A textile firm that completed a $9 million expansion of its long-running Summerville plant last year has sold the 43-acre property after abruptly shutting down and moving the business overseas.
Thrace Linq, which makes engineered fabrics for the automotive, construction and floor covering industries, cited a bright future in South Carolina when it completed its new production line off U.S. Highway 78 in 2019.
On Tuesday, the company signed over the deed to its property, its production line and equipment to a Boston-based real estate group after moving its former Lowcountry operations to Scotland.
An affiliate of GFI Investors purchased the 563,154-square-foot building on 43 acres at 2550 W. 5th St. for $14.5 million, according to Dorchester County property records.
The group plans to renovate the site with a new roof, parking lot, paint and rehabilitation of the adjacent Norfolk Southern rail site. GFI will rebrand the property as Eastport Industrial Complex.
A spokesperson for GFI could not be reached for further comment Tuesday.
The sale marks an abrupt departure for Thrace Linq, which has a small staff winding down operations at the site.
Its plant was opened in 1972 by Exxon Chemical Co., which sold it in the 1992 to an investment group that renamed it Linq Industrial Fabrics.
For years, the company ranked among Dorchester County's largest employers, with as many as 600 workers.
Last year, Thrace Linq finished an expansion that was aimed at meeting what the company called a growing demand for petroleum-based "nonwoven" fabrics in North America.
"This new production line is one of a series of planned investments for our growing company here in South Carolina," George Bramis, chairman of Thrace Linq said at the time.
Later in 2019, Thrace Linq's parent company in Greece determined that equipment and operations would move to Scotland to become part of the parent company's Don and Low subsidiary.
Athens-based Thrace Group cited slowing demand for its products in the United States as one of the reasons for the move.
The building adds to GFI's Charleston-area portfolio, which includes industrial properties at 4500 Goer Drive and 7240 Crosspark Drive, both in North Charleston.
It's also part of a growing trend of investors renovating older manufacturing sites for tenants who balk at the cost of new construction.
"Speculative construction has slowed down since the coronavirus," said Hagood Morrison Jr., vice president of Charleston-based Bridge Commercial, which brokered the sale. About 200,000 square feet of industrial space is currently under way in a market that typically absorbs 1.5 million to 2 million square feet a year.

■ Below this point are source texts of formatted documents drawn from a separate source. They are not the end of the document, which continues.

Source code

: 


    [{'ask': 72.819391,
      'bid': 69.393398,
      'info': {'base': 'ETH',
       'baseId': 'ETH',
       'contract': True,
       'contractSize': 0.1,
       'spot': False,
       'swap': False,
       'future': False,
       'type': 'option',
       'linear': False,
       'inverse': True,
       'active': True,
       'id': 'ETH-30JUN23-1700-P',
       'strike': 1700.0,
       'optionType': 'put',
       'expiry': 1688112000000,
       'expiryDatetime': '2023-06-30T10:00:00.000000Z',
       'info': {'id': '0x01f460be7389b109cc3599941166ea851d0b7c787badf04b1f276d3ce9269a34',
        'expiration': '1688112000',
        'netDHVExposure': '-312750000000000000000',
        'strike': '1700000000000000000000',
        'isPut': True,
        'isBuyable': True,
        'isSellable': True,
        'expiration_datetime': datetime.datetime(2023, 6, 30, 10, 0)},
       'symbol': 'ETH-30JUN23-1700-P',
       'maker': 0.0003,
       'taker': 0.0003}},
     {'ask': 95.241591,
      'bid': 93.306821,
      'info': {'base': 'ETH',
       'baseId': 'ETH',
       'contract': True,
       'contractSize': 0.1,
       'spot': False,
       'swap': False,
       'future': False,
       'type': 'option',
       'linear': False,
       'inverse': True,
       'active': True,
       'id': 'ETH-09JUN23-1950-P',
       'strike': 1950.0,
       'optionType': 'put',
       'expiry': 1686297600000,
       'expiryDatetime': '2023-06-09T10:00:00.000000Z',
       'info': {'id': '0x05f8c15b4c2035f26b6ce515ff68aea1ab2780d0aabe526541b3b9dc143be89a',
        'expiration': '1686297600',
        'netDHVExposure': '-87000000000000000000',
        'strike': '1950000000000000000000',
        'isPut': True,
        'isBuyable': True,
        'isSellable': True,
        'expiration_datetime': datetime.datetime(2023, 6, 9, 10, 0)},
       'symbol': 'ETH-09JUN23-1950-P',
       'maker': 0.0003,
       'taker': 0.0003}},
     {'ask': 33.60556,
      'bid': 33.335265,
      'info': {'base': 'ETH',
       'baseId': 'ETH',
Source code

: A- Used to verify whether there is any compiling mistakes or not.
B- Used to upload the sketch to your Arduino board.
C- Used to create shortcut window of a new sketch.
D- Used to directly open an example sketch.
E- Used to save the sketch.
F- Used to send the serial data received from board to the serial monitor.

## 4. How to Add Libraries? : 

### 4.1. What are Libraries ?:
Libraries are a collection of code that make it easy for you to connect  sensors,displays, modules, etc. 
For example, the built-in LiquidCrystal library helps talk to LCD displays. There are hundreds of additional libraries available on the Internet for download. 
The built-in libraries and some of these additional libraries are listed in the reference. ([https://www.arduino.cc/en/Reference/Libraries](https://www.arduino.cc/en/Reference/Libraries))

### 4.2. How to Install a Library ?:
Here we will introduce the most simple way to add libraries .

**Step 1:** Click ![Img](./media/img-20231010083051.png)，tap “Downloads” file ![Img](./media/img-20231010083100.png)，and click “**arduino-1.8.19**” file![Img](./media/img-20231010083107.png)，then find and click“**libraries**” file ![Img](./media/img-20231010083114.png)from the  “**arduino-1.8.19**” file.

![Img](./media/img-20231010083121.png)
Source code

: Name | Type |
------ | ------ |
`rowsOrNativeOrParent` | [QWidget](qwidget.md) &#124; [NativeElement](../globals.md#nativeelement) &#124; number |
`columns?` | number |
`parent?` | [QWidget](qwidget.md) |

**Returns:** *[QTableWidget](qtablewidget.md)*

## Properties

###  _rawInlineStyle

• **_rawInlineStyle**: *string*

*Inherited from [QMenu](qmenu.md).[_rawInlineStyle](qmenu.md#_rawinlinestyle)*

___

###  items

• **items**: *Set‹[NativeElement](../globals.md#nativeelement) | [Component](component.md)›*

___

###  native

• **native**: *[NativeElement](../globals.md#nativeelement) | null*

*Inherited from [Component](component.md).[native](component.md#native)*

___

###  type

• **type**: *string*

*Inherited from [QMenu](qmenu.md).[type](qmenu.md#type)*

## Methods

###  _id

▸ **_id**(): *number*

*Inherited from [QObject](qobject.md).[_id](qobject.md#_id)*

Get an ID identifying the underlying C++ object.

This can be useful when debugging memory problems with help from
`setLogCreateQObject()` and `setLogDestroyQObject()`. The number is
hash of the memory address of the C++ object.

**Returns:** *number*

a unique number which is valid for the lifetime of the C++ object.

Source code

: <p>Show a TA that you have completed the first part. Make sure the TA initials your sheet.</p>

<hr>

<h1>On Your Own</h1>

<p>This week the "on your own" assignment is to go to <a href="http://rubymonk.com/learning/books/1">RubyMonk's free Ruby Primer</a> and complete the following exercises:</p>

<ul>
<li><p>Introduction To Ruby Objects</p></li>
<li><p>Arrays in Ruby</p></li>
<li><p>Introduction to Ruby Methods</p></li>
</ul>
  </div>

"This creates more opportunity to lease a repositioned, older and less-expensive building," he said.
That was the case for GFI's property on Goer Drive, which the investment group bought for $8.5 million 2016. The property had been vacant for several years before GFI refurbished it and leased it to Mid-States Packaging, which bundles plastic pellets used in thousands of household goods for export at the Port of Charleston.
Morrison said the Thrace Linq site will be marketed to manufacturers and distributors and will likely include several tenants. He said the Charleston area continues to draw interest from industrial clients but a lot of financing for new construction has dried up due to the coronavirus.
"Demand has remained strong with the impacts of near-shoring and supply chain consolidation, and those users are seeing fewer available options on the horizon," Morrison said. "That bodes well for manufacturing plant repositioning, such as Eastport Industrial Complex."